* _Extracted material_
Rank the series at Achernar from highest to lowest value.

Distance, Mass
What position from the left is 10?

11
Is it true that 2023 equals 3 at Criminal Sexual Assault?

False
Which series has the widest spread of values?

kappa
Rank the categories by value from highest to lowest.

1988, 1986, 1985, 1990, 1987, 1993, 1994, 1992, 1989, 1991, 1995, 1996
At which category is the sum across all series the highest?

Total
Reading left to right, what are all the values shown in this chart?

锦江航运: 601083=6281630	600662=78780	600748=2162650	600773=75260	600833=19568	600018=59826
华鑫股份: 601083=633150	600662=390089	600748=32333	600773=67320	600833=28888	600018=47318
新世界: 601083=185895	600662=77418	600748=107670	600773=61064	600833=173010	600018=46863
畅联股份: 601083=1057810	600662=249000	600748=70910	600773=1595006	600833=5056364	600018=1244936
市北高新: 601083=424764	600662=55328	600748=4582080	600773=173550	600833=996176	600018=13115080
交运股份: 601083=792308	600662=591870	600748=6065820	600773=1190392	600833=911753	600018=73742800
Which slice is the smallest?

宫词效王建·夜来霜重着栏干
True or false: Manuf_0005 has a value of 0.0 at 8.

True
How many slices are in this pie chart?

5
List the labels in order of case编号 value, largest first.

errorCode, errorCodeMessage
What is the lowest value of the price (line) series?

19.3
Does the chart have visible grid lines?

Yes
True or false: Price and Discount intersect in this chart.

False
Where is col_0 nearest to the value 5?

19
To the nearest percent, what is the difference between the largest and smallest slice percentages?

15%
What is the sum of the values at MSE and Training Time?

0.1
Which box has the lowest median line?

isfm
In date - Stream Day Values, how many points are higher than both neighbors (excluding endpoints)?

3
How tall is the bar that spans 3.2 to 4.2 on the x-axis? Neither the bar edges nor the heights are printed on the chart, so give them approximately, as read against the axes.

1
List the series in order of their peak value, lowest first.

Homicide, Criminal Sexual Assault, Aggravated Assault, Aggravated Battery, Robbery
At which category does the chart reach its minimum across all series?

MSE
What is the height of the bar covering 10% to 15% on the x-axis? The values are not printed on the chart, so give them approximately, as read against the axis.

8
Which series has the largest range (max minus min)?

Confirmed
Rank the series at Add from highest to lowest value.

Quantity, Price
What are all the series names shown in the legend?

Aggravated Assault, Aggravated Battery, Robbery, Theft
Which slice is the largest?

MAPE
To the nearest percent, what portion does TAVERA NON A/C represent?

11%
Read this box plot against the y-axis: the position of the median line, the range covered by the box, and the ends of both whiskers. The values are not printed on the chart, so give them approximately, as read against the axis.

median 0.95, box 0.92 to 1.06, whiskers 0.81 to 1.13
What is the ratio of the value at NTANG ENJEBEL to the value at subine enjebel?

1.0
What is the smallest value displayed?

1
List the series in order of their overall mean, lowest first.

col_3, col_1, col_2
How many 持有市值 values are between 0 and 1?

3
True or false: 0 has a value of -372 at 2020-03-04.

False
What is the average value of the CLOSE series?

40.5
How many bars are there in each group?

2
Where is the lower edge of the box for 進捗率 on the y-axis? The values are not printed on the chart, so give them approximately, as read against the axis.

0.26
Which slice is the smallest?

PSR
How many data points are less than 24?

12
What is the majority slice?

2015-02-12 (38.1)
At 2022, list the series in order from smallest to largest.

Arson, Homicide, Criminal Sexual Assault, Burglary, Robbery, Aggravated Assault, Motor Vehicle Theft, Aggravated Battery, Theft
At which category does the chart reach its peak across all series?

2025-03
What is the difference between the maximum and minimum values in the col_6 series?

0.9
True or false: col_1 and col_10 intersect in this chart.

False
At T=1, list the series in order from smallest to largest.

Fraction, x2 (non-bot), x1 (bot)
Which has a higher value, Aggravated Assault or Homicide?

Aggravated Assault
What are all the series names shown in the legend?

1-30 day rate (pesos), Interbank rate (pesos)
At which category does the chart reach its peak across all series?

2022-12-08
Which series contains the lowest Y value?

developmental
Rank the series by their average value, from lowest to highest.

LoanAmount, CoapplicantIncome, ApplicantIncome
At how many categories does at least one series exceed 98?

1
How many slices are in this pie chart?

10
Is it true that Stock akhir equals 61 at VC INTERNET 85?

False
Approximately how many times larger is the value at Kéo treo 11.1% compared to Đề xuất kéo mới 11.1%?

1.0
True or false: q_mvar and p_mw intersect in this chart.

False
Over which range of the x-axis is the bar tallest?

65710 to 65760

* _Problem_
Copy out the rows again without any change, beginning at the line that has "developmental" and ending with the last line of the rows.

* _Answer for this exercise_
developmental
Rank the series by their average value, from lowest to highest.

LoanAmount, CoapplicantIncome, ApplicantIncome
At how many categories does at least one series exceed 98?

1
How many slices are in this pie chart?

10
Is it true that Stock akhir equals 61 at VC INTERNET 85?

False
Approximately how many times larger is the value at Kéo treo 11.1% compared to Đề xuất kéo mới 11.1%?

1.0
True or false: q_mvar and p_mw intersect in this chart.

False
Over which range of the x-axis is the bar tallest?

65710 to 65760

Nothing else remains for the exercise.